Android BLE 稳定连接的关键，不是扫描，而是 GATT 操作队列

很多人第一次写 Android BLE，最先关注的 usually 是扫描。能不能扫到设备，权限有没有配对，UUID 有没有写错。

但 BLE 真正写到项目里以后，问题往往不是出在扫描，而是出在连上之后。

最常见的情况是这样。设备扫到了，也连上了，服务也发现了，看起来前面都没问题。然后你开始：

开通知
写 descriptor
读特征值
写特征值
请求 MTU

这些操作一多，代码就开始变得不稳定。有时候能跑，有时候没回调，有时候状态乱掉，有时候直接来一个 133。很多人第一反应是 Android 蓝牙栈不稳定，或者设备兼容性差。这个判断不能说完全错，但很多 BLE 项目的不稳定，根源其实更简单：GATT 操作没有排队。

BLE 在 Android 里最容易被误解的一点，就是它虽然长得像普通 API，但很多操作本质上不是同步调用，也不是你发几个就能并行跑几个。大多数 GATT 操作都应该被当成"单通道串行任务"来看待。前一个没完成，后一个最好别急着发。
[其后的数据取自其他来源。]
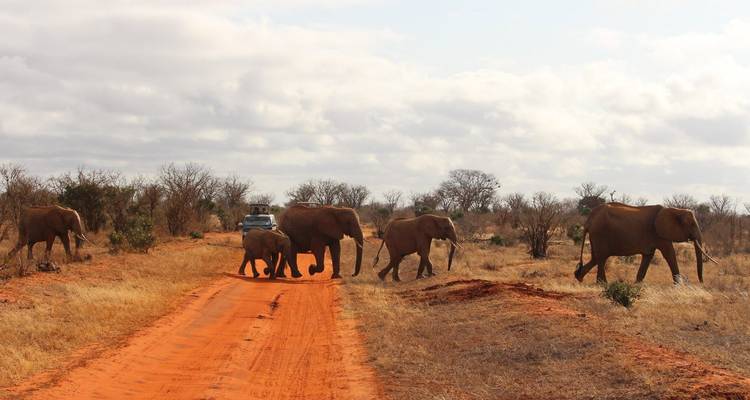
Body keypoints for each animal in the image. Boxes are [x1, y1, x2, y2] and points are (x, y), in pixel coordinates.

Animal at [574, 202, 717, 284]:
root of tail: (589, 220)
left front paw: (637, 284)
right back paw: (602, 284)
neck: (675, 210)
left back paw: (579, 277)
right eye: (692, 224)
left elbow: (648, 256)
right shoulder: (659, 233)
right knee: (601, 258)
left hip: (596, 235)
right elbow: (669, 254)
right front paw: (679, 285)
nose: (701, 283)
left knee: (596, 257)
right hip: (600, 233)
这也是为什么很多 demo 看着能跑，项目一复杂就开始飘。demo 里可能只做一件事，比如连上后写一包数据，正好没撞车。但你真实业务里通常不会这么简单。你可能要先 discoverServices()，再开通知，再写初始化命令，再等设备回包，再继续下一步。这里面每一步都依赖回调推进，如果你把这些操作当成普通函数一股脑发出去，状态很快就乱了。

最典型的错误写法一般长这样：

kotlin 复制代码

gatt.discoverServices()
gatt.requestMtu(247)
gatt.setCharacteristicNotification(notifyCharacteristic, true)
gatt.writeDescriptor(cccdDescriptor)
gatt.writeCharacteristic(
    writeCharacteristic,
    "hello".toByteArray(),
    BluetoothGattCharacteristic.WRITE_TYPE_DEFAULT
)

这段代码看起来很直接，但问题也很明显。你把一串本来应该按顺序推进的 BLE 操作，当成普通方法调用连续扔了出去。结果通常不是"它们会自己排好队"，而是某一步没回调、某一步失败、某一步被覆盖，最后整个连接状态开始变脏。
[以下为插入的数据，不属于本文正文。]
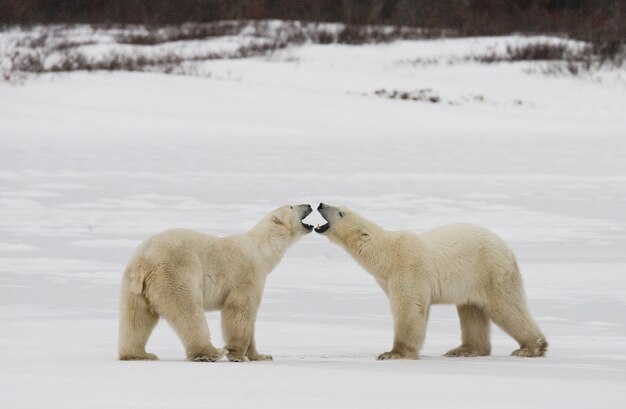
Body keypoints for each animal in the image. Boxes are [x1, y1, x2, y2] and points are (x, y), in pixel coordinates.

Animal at [117, 203, 312, 360]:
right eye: (292, 206)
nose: (309, 204)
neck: (261, 250)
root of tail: (142, 262)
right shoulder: (247, 274)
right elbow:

更合理的思路，是从一开始就承认一个事实：GATT 操作要排队。

你可以先定义一个操作类型，把所有 BLE 动作都收进统一模型里：

kotlin 复制代码

sealed class BleOperation {
    data object DiscoverServices : BleOperation()
    data class RequestMtu(val mtu: Int) : BleOperation()
    data class WriteDescriptor(
        val descriptor: BluetoothGattDescriptor,
        val value: ByteArray
    ) : BleOperation()
    data class WriteCharacteristic(
        val characteristic: BluetoothGattCharacteristic,
        val value: ByteArray,
        val writeType: Int
    ) : BleOperation()
    data class ReadCharacteristic(
        val characteristic: BluetoothGattCharacteristic
    ) : BleOperation()
}

有了这个模型以后，下一步不是马上去调 API，而是先做一个操作队列。

kotlin 复制代码

private val operationQueue: ArrayDeque<BleOperation> = ArrayDeque()
private var currentOperation: BleOperation? = null

然后写一个统一的入队方法：

kotlin 复制代码

fun enqueueOperation(operation: BleOperation) {
    operationQueue.add(operation)
    if (currentOperation == null) {
        doNextOperation()
    }
}

真正执行的时候，只取队首的一个操作：

kotlin 复制代码

private fun doNextOperation() {
    val gatt = bluetoothGatt ?: return
    val operation = operationQueue.removeFirstOrNull() ?: run {
        currentOperation = null
        return
    }

    currentOperation = operation

    when (operation) {
        is BleOperation.DiscoverServices -> {
            gatt.discoverServices()
        }

        is BleOperation.RequestMtu -> {
            gatt.requestMtu(operation.mtu)
        }

        is BleOperation.WriteDescriptor -> {
            operation.descriptor.value = operation.value
            gatt.writeDescriptor(operation.descriptor)
        }

        is BleOperation.WriteCharacteristic -> {
            gatt.writeCharacteristic(
                operation.characteristic,
                operation.value,
                operation.writeType
            )
        }

        is BleOperation.ReadCharacteristic -> {
            gatt.readCharacteristic(operation.characteristic)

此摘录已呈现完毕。